* _Request_: When the line with "CLASES DE VÍDEO SUBTITULADAS POR" appears below, start repeating lines exactly, and keep going through the line with "Niemand houdt van"; add nothing outside that span.

* _Records for processing_:

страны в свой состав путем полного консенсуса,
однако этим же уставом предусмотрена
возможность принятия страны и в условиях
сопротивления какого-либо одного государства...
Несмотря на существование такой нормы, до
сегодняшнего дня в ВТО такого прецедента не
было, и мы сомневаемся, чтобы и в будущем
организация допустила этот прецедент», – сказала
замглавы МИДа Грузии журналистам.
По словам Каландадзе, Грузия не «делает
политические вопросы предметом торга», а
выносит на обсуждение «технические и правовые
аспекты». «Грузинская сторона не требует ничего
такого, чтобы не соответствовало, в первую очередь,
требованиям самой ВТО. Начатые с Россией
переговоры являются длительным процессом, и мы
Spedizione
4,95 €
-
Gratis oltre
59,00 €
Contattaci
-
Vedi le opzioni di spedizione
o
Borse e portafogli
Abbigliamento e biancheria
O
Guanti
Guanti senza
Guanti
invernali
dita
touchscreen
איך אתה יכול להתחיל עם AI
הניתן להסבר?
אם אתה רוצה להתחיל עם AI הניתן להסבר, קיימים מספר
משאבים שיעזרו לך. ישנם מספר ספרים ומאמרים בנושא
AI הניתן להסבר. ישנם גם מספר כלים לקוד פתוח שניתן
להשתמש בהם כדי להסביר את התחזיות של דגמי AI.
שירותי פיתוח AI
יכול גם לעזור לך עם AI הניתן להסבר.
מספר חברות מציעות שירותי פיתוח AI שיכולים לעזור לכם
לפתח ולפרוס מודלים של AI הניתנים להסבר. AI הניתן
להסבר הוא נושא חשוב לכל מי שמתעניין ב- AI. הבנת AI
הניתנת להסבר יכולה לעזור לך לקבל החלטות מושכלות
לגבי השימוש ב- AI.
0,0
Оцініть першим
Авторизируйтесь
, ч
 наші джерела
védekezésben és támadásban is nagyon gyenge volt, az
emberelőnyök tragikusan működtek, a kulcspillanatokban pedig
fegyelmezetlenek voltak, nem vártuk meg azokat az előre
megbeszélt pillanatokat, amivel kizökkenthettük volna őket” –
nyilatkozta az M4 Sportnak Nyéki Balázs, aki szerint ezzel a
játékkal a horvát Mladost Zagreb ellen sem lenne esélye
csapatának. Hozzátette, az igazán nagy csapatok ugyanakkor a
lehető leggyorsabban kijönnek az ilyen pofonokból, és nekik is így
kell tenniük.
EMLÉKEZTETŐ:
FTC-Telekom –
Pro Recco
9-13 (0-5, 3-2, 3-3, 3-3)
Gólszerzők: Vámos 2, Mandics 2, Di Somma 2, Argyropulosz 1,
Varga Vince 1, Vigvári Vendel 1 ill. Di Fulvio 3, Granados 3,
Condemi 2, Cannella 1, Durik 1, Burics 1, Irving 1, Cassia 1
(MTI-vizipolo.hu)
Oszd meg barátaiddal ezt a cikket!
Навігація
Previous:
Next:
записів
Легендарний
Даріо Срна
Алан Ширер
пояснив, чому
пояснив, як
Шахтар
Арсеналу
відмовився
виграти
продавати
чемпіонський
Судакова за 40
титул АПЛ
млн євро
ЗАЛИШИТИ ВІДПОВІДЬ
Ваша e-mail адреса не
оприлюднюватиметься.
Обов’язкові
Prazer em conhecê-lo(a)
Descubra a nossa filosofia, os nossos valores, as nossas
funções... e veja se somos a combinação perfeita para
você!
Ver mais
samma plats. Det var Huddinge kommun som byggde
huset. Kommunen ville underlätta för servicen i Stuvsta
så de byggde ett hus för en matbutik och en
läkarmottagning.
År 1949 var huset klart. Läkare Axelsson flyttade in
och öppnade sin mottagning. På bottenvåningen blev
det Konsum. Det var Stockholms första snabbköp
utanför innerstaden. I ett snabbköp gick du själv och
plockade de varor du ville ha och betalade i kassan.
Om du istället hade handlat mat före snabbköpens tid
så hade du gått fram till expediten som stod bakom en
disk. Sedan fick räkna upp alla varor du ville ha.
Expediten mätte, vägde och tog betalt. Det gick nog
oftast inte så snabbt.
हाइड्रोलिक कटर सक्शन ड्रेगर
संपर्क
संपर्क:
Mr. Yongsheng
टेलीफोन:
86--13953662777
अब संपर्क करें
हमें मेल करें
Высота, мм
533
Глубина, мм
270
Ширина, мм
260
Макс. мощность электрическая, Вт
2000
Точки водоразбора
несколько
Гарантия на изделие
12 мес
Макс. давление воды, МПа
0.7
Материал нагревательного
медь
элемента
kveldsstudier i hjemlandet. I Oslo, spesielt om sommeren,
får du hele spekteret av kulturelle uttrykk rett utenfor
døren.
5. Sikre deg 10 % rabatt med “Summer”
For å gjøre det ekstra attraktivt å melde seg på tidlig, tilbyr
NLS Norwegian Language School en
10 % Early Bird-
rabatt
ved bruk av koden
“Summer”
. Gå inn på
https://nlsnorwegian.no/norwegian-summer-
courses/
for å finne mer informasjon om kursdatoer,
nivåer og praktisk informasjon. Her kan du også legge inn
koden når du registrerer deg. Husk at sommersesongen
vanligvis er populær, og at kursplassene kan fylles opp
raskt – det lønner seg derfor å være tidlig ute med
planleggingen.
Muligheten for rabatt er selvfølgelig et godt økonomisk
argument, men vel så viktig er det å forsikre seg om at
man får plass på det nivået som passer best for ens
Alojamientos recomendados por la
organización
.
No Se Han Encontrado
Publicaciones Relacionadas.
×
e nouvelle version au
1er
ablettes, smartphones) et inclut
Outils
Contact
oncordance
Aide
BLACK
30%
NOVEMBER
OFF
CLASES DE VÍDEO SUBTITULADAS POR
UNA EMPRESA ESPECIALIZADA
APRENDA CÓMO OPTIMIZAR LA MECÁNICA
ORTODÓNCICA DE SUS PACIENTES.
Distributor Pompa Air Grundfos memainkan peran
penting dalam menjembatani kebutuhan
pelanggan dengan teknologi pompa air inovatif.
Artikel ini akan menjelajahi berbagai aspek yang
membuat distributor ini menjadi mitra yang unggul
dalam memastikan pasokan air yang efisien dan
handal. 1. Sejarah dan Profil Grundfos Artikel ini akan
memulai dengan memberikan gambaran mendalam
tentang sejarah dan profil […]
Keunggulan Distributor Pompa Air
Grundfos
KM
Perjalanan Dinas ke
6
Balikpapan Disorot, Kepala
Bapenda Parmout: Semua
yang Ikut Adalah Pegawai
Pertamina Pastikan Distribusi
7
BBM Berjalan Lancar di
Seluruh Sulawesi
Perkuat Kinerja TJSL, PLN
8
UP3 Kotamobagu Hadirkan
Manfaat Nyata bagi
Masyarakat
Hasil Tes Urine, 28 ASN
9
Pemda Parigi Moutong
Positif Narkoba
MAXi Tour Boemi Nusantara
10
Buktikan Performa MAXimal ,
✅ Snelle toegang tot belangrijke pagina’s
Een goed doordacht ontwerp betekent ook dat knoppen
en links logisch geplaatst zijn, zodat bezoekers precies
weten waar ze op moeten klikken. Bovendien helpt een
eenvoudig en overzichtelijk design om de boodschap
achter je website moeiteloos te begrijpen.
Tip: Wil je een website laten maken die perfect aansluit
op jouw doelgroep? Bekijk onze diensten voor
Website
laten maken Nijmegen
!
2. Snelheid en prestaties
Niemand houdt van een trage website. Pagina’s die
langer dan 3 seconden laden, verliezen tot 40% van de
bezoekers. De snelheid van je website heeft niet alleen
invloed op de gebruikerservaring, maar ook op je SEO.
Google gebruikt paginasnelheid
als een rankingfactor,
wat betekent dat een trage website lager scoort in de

* _Expected output_:
CLASES DE VÍDEO SUBTITULADAS POR
UNA EMPRESA ESPECIALIZADA
APRENDA CÓMO OPTIMIZAR LA MECÁNICA
ORTODÓNCICA DE SUS PACIENTES.
Distributor Pompa Air Grundfos memainkan peran
penting dalam menjembatani kebutuhan
pelanggan dengan teknologi pompa air inovatif.
Artikel ini akan menjelajahi berbagai aspek yang
membuat distributor ini menjadi mitra yang unggul
dalam memastikan pasokan air yang efisien dan
handal. 1. Sejarah dan Profil Grundfos Artikel ini akan
memulai dengan memberikan gambaran mendalam
tentang sejarah dan profil […]
Keunggulan Distributor Pompa Air
Grundfos
KM
Perjalanan Dinas ke
6
Balikpapan Disorot, Kepala
Bapenda Parmout: Semua
yang Ikut Adalah Pegawai
Pertamina Pastikan Distribusi
7
BBM Berjalan Lancar di
Seluruh Sulawesi
Perkuat Kinerja TJSL, PLN
8
UP3 Kotamobagu Hadirkan
Manfaat Nyata bagi
Masyarakat
Hasil Tes Urine, 28 ASN
9
Pemda Parigi Moutong
Positif Narkoba
MAXi Tour Boemi Nusantara
10
Buktikan Performa MAXimal ,
✅ Snelle toegang tot belangrijke pagina’s
Een goed doordacht ontwerp betekent ook dat knoppen
en links logisch geplaatst zijn, zodat bezoekers precies
weten waar ze op moeten klikken. Bovendien helpt een
eenvoudig en overzichtelijk design om de boodschap
achter je website moeiteloos te begrijpen.
Tip: Wil je een website laten maken die perfect aansluit
op jouw doelgroep? Bekijk onze diensten voor
Website
laten maken Nijmegen
!
2. Snelheid en prestaties
Niemand houdt van een trage website. Pagina’s die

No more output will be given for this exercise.